And Then There Were Five . . .

And Then There Were Five . . .

With boyish excitement, the first time we met, astronaut Al Bean told me about one of his favorite moments of his mission—when he took the controls of the Apollo 12 Lunar Module and piloted the spacecraft. Mission Commander Peter Conrad had offered him the spacecraft, even though it wasn’t in the flight plan. Al was afraid of what the folks in Mission Control would say, but Pete pointed out that they were on the far side of the moon and no one would know. As Al said, Pete was always thinking . . .

 Alan Bean passed away last weekend at the age of eighty-six. He, together with the other eleven who walked on the moon, are members of one of the most select groups of all time. Over the years, from an initial stint working at NASA in the late seventies, to being an associate producer on Al Reinert’s documentary For All Mankind in the mideighties, to shepherding a special-edition laserdisc and later DVD for Janus/Criterion, I had the privilege of meeting many of them. They were all what you would expect: strong, powerful, and confident. Al was all these things, but he was also different, soft-spoken and introspective. After he retired from NASA (he flew one Skylab mission after his Apollo moon-landing flight), he became a painter. He felt he had a unique perspective, having left the earth and traveled to the moon, and wanted to paint what he had seen and experienced.
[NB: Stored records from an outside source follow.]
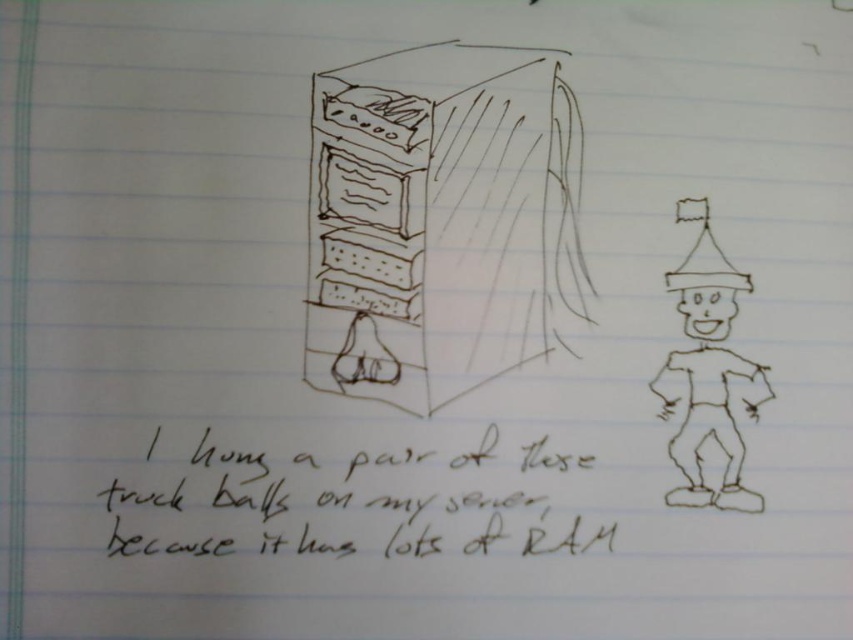
Question: Can you confirm if matte black server at center is positioned below black ink handwriting at center?

Choices:
 (A) no
 (B) yes

Answer: (A)

Question: Is black ink handwriting at center to the left of brown paper man at right from the viewer's perspective?

Choices:
 (A) no
 (B) yes

Answer: (B)

Question: Based on their relative distances, which object is farther from the brown paper man at right?

Choices:
 (A) matte black server at center
 (B) black ink handwriting at center

Answer: (B)

Question: Which object appears closest to the camera in this image?

Choices:
 (A) matte black server at center
 (B) black ink handwriting at center

Answer: (B)

Question: From the image, what is the correct spatial relationship of matte black server at center in relation to black ink handwriting at center?

Choices:
 (A) right
 (B) left

Answer: (A)

Question: Estimate the real-world distances between objects in this image. Which object is closer to the black ink handwriting at center?

Choices:
 (A) matte black server at center
 (B) brown paper man at right

Answer: (A)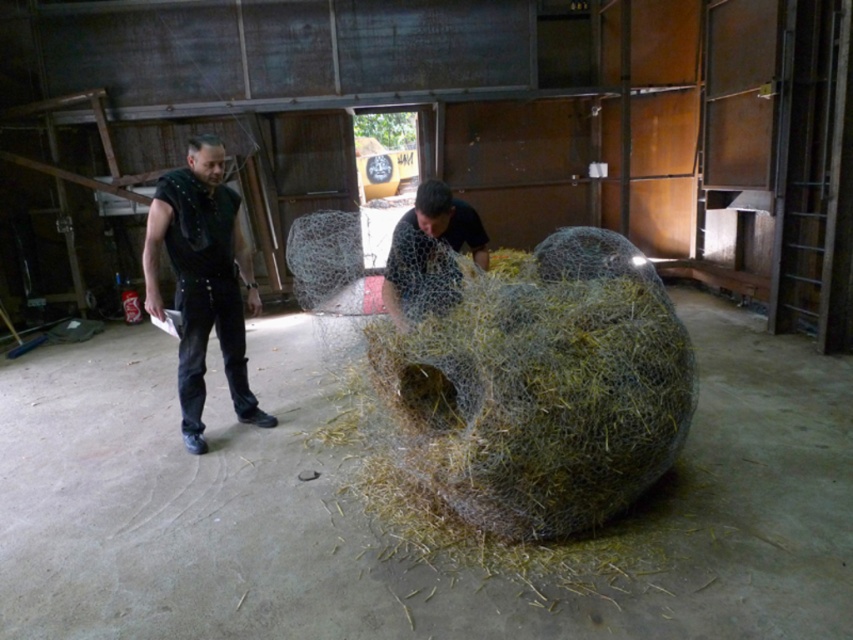
Does point (204, 196) come in front of point (392, 243)?

No.

Between black studded leather vest at left and mesh fabric figure at center, which one has more height?

Standing taller between the two is black studded leather vest at left.

This screenshot has height=640, width=853. What do you see at coordinates (202, 280) in the screenshot?
I see `black studded leather vest at left` at bounding box center [202, 280].

Locate an element on the screen. black studded leather vest at left is located at coordinates (202, 280).

Describe the element at coordinates (520, 403) in the screenshot. I see `natural straw sculpture at center` at that location.

Is natural straw sculpture at center thinner than black studded leather vest at left?

No.

You are a GUI agent. You are given a task and a screenshot of the screen. Output one action in this format:
    pyautogui.click(x=<x>, y=<y>)
    Task: Click on the natural straw sculpture at center
    This screenshot has height=640, width=853.
    Given the screenshot: What is the action you would take?
    pyautogui.click(x=520, y=403)

In order to click on natural straw sculpture at center in this screenshot , I will do coord(520,403).

The height and width of the screenshot is (640, 853). What do you see at coordinates (520, 403) in the screenshot?
I see `natural straw sculpture at center` at bounding box center [520, 403].

This screenshot has width=853, height=640. What do you see at coordinates (520, 403) in the screenshot?
I see `natural straw sculpture at center` at bounding box center [520, 403].

Identify the location of natural straw sculpture at center. Image resolution: width=853 pixels, height=640 pixels. point(520,403).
 I reached out to Al Bean to work with us on our special edition of For All Mankind and he graciously agreed, with the provision that he would only talk about his paintings. I was obviously more interested in his space travels, but having no choice, I agreed. I met Al at a sound studio in Houston, and he brought along the slides of many of his paintings. As he projected each one, he would begin, “this painting reminds me of . . . ,” and then tell the most beautiful stories of his travels in space. It was perfect.

Mother Earth

Al painted the voyage to the moon as he saw it. One of my favorite of his stories was about Gene Cernan, who would be the last man to leave his footprints on the moon, during the Apollo 17 mission. Al described a meeting with Gene when Gene said he wished that he had written his daughter’s name, “Tracy,” on the surface on the moon, so it would have lasted there forever. Al quickly said back to Gene, no problem, he would just add it to the painting. And he did that in the painting that would be titled Tracy’s Boulder. Years later, I met with Gene and he recounted the story a bit differently—one of the last things he did on the surface of the moon, he said, was write Tracy’s initials in the dust.